Temperatures in Edinburgh peaked at 24.1C on Thursday afternoon, with revellers congregating on Portobello beach and in Princes Street Gardens to enjoy the sunshine as the capital surpassed temperatures in Lanzarote and Cape Town, while Glasgow Green was swamped with people soaking up the sunshine.
A Met office spokesperson said: “The reason for the warm weather is an area of high pressure out towards the east of the UK.
“It’s allowing warm and humid air to be dragged up from the south, helping temperatures climb high.
“Through this evening there won’t be a great deal of change, plenty of evening sunshine and it is going to stay quite warm.
“It should be a mild and humid start to Friday and temperatures should do well again, getting into the mid to high 20s, perhaps even as high as 30C across parts of Scotland.”

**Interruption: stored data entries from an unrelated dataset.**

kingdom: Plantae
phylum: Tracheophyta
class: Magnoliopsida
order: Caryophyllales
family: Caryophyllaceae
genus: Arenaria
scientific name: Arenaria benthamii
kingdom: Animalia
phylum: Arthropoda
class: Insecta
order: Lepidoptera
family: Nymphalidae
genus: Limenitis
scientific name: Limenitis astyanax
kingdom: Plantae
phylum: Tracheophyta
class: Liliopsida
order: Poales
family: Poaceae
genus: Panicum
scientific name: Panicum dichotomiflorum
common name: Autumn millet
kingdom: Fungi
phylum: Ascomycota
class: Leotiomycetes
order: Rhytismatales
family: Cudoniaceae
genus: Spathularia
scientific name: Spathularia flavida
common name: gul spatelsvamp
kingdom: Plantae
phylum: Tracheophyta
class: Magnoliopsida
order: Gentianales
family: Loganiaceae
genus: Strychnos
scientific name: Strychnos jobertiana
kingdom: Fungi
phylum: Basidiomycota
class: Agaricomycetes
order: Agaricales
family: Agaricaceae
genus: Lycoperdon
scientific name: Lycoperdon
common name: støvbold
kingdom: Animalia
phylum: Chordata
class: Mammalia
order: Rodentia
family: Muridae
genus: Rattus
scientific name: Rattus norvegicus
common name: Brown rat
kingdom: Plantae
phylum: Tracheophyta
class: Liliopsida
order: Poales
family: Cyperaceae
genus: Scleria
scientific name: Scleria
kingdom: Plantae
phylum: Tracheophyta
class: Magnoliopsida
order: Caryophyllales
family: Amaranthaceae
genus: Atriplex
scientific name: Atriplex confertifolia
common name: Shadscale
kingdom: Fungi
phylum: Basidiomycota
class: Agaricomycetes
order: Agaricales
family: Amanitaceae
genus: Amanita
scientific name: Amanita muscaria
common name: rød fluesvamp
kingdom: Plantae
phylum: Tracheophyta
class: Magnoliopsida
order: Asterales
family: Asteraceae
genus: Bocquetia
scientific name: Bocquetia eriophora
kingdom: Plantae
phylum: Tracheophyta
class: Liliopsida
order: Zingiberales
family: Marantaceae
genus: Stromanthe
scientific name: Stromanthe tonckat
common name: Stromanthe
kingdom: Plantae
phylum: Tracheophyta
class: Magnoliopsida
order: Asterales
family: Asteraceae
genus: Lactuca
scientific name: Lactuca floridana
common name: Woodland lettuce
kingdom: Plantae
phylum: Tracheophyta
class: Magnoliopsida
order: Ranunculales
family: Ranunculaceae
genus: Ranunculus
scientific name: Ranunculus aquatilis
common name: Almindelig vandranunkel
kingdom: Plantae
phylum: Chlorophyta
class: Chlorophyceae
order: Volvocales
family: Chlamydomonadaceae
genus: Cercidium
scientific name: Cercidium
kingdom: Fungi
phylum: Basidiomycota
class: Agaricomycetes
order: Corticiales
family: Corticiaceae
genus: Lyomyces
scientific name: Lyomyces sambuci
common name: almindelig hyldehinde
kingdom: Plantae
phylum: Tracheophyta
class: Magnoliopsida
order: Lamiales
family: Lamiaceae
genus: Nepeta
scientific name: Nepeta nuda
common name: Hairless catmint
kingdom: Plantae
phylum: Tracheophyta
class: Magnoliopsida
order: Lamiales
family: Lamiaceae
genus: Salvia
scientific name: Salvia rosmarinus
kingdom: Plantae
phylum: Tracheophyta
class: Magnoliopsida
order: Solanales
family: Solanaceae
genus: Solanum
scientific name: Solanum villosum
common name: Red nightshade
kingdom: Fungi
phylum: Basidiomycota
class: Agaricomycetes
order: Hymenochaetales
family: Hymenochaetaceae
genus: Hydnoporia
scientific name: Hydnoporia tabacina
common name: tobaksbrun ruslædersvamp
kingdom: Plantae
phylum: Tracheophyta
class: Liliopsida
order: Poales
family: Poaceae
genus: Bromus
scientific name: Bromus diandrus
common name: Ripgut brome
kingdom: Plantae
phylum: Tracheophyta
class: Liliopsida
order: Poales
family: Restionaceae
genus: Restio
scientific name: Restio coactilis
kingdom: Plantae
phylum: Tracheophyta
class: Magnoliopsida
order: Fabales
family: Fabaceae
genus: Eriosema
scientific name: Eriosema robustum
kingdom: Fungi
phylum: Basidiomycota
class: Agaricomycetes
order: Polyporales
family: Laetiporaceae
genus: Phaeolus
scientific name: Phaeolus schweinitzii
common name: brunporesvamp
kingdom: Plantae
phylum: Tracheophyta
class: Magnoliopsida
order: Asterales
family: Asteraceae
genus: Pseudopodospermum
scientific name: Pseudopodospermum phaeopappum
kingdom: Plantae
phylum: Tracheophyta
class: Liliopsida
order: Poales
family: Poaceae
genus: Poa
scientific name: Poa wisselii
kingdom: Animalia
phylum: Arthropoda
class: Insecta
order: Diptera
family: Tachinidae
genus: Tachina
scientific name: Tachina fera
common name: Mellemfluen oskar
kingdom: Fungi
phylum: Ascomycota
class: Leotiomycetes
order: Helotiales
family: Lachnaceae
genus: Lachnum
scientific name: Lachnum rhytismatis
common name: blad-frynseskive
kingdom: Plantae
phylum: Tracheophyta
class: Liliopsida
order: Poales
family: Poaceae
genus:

The soaring temperatures come just a month after Edinburgh suffered its driest April on record as a paltry 4mm of rain fell at the Royal Botanic Garden - the lowest level of rain since records began in 1959.
However, the Met Office warned a series of severe downpours and thunderstorms was set to follow the warm spell, hitting the west coast first before moving across the rest of the country.
Temperatures are expected to drop down to an average of 21C on Sunday before falling again on Monday to around 18C.